Table 2. Kinetic parameters obtained for dye sorption using W-Bi sorbent and their 98% confidence intervals.

Sorption Kinetics
		Pseudo-First Order			Pseudo-Second Order
c0 (mg/dm3)	exp qe (mg/g)	qe (mg/g)	k1 (1/min)	r2	qe (mg/g)	k2 (g/mg·min)	r2
50.0	25.00 ± 0.00	24.97 ± 0.00	2.68 ± 0.005	0.997	25.00 ± 0.00	4.09 ± 0.008	0.999
100.0	49.99 ± 0.01	49.62 ± 0.01	1.07 ± 0.002	0.995	50.00 ± 0.00	1.98 ± 0.004	0.999
250.0	124.97 ± 0.03	122.22 ± 0.03	0.65 ± 0.001	0.981	125.01 ± 0.01	1.07 ± 0.002	0.999
500.0	249.89 ± 0.11	234.87 ± 0.11	0.16 ± 0.0001	0.964	250.03 ± 0.03	0.29 ± 0.0001	0.997
750.0	374.40 ± 0.60	348.64 ± 0.60	0.10 ± 0.0001	0.961	375.05 ± 0.05	0.17 ± 0.0001	0.995
1000.0	440.84 ± 0.88	417.12 ± 0.83	0.09 ± 0.0001	0.960	445.73 ± 0.89	0.15 ± 0.0001	0.993

).

3.3.2. Sorption Isotherm

Sorption isotherms describe how dye molecules interact with a W-Bi sorbent, illustrating the relationship between the quantity of the dye molecules sorbed and its concentration in the surrounding phase at equilibrium. The results presented in Figure 8a,b show the plot of q_e versus c_e for the Langmuir and the Freundlich isotherm for dye removal using the W-Bi sorbent, respectively.
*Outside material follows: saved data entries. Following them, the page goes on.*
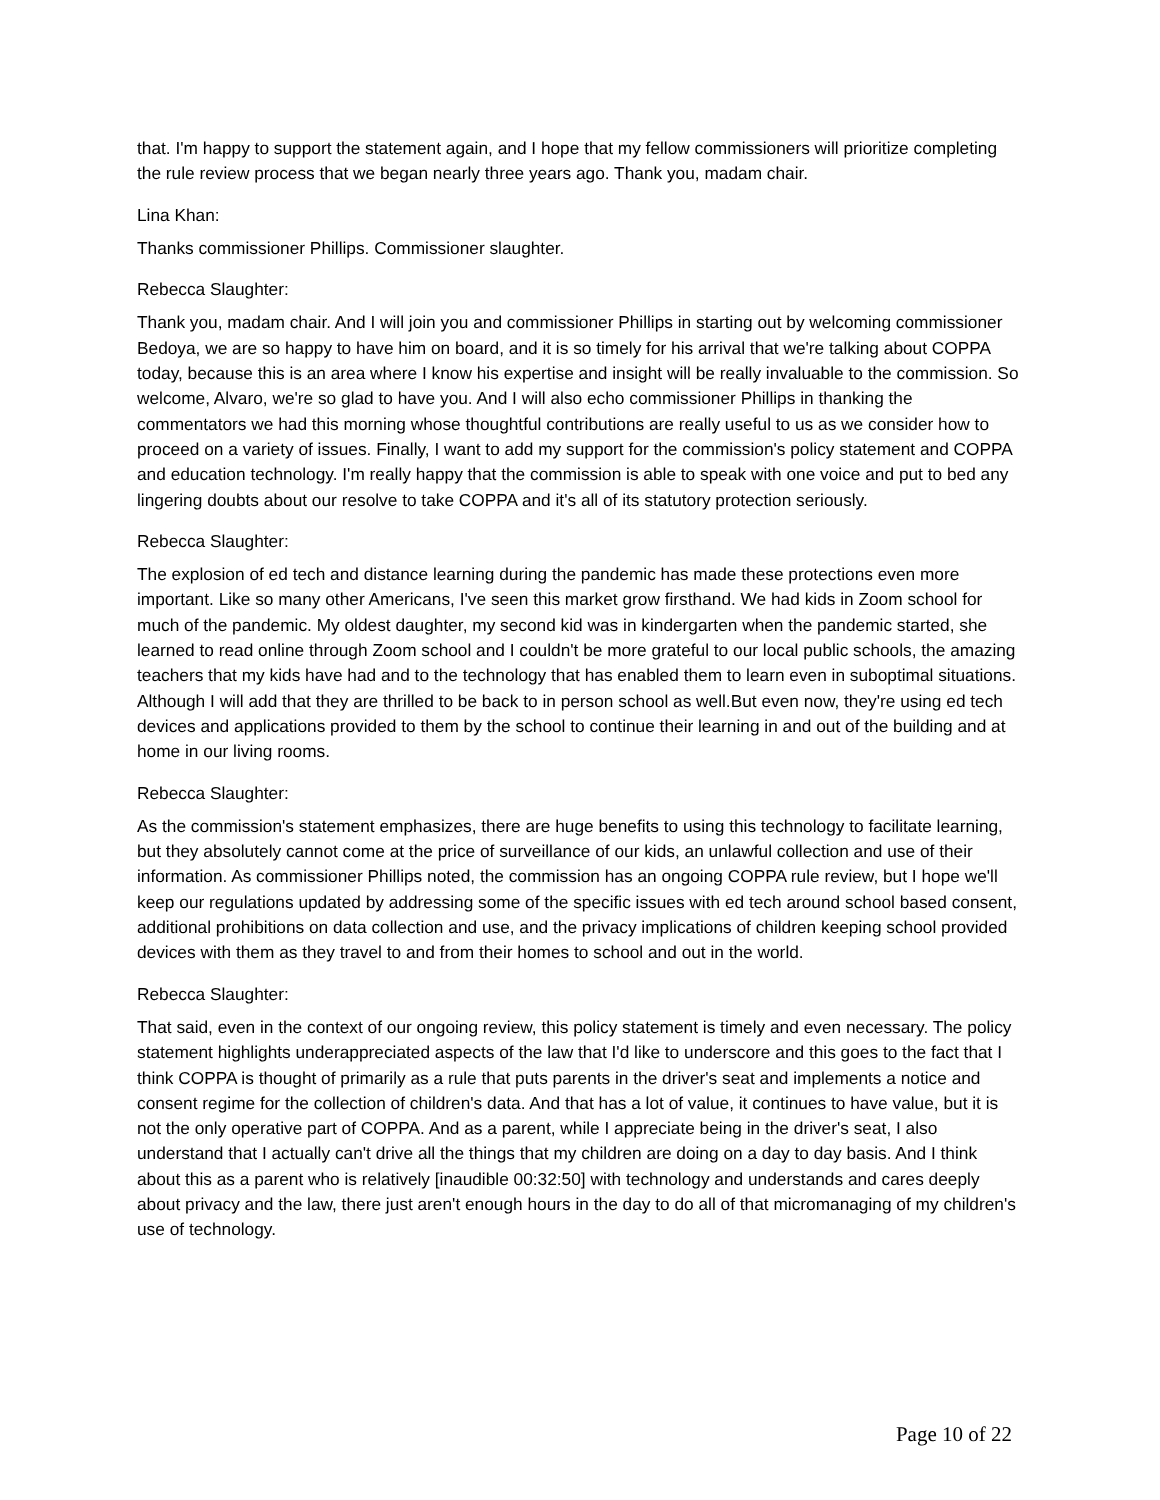that. I'm happy to support the statement again, and I hope that my fellow commissioners will prioritize completing the rule review process that we began nearly three years ago. Thank you, madam chair.
Lina Khan:
Thanks commissioner Phillips. Commissioner slaughter.
Rebecca Slaughter:
Thank you, madam chair. And I will join you and commissioner Phillips in starting out by welcoming commissioner Bedoya, we are so happy to have him on board, and it is so timely for his arrival that we're talking about COPPA today, because this is an area where I know his expertise and insight will be really invaluable to the commission. So welcome, Alvaro, we're so glad to have you. And I will also echo commissioner Phillips in thanking the commentators we had this morning whose thoughtful contributions are really useful to us as we consider how to proceed on a variety of issues. Finally, I want to add my support for the commission's policy statement and COPPA and education technology. I'm really happy that the commission is able to speak with one voice and put to bed any lingering doubts about our resolve to take COPPA and it's all of its statutory protection seriously.
Rebecca Slaughter:
The explosion of ed tech and distance learning during the pandemic has made these protections even more important. Like so many other Americans, I've seen this market grow firsthand. We had kids in Zoom school for much of the pandemic. My oldest daughter, my second kid was in kindergarten when the pandemic started, she learned to read online through Zoom school and I couldn't be more grateful to our local public schools, the amazing teachers that my kids have had and to the technology that has enabled them to learn even in suboptimal situations. Although I will add that they are thrilled to be back to in person school as well.But even now, they're using ed tech devices and applications provided to them by the school to continue their learning in and out of the building and at home in our living rooms.
Rebecca Slaughter:
As the commission's statement emphasizes, there are huge benefits to using this technology to facilitate learning, but they absolutely cannot come at the price of surveillance of our kids, an unlawful collection and use of their information. As commissioner Phillips noted, the commission has an ongoing COPPA rule review, but I hope we'll keep our regulations updated by addressing some of the specific issues with ed tech around school based consent, additional prohibitions on data collection and use, and the privacy implications of children keeping school provided devices with them as they travel to and from their homes to school and out in the world.
Rebecca Slaughter:
That said, even in the context of our ongoing review, this policy statement is timely and even necessary. The policy statement highlights underappreciated aspects of the law that I'd like to underscore and this goes to the fact that I think COPPA is thought of primarily as a rule that puts parents in the driver's seat and implements a notice and consent regime for the collection of children's data. And that has a lot of value, it continues to have value, but it is not the only operative part of COPPA. And as a parent, while I appreciate being in the driver's seat, I also understand that I actually can't drive all the things that my children are doing on a day to day basis. And I think about this as a parent who is relatively [inaudible 00:32:50] with technology and understands and cares deeply about privacy and the law, there just aren't enough hours in the day to do all of that micromanaging of my children's use of technology.
Page 10 of 22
The obtained parameter values presented in

Table 3. Isotherm parameters obtained for dye sorption using W-Bi sorbent.

Sorption Isotherm
Langmuir			Freundlich
qm (mg/g)	KL (dm3/mg)	r2	KF (mg/g)	n	r2
434.75	6.19	0.999	233.59	6.63	0.671

show that the r² obtained for the Langmuir model was 0.991, which was relatively higher than the r² for the Freundlich model, which was 0.999, meaning that the Langmuir model better fitted experimental data than the Freundlich model, which achieved a value of 0.671. This outcome means that for systems where adsorption sites are homogeneously distributed and a maximum capacity is reached, the Langmuir model can provide a more accurate representation of the adsorption process compared to the Freundlich model [41]. The maximal sorption capacity of the W-Bi sorbent for reactive blue 19 calculated from Langmuir model was 434.75 mg/g.

4. Conclusions

The morphology analysis revealed that the W-Bi sorbent consists of particles approximately 1 mm in size, featuring cell-like units around 100 µm in diameter, each with holes of about 1 µm. The chemical analysis confirmed that the W-Bi sorbent consisted of 23.4% carbon, 57.9% oxygen and 18.7 bismuth. The mineral analysis proved that the W-Bi sorbent has an amorphous structure, meaning that Bi₂O₃ does not appear as a separate or individual form on the W-Bi sorbent surface. Surface area measurements showed that the W-Bi sorbent has a BET surface area of 1.70 m²/g with a BJH pore size distribution of 7.11 nm and BJH pore volume of 0.0033 cm³/g. The sorption study of dye using the W-Bi sorbent confirmed that removal efficiency increased from 0 to 95.3% in less than 20 min, reaching equilibrium for 60 min, and the maximal dye uptake was achieved at a pH of 2.0, with a 2.0 g/dm³ sorbent dose at lower tested dye concentrations from 50.0 to 500.0 mg/dm³. The desorption study showed that dye removal efficiency using the W-Bi sorbent was reduced from 100 to 80.5%, after six sorption–desorption cycles. Kinetics and isotherms studies revealed that the data were best fitted to pseudo-second order model (r² ≥ 0.99) and Langmuir model (r² ≥ 0.99), indicating that the process occurs in the monolayer form and the dye sorption depends on the active sites of the sorbent surface. The maximal sorption capacity of the W-Bi sorbent for dye was 434.75 mg/g. All these results suggest that the W-Bi sorbent could be a viable option for reactive blue 19 dye removal from polluted waters or wastewaters, particularly in the textile industry, where wastewater often contains significant levels of dye.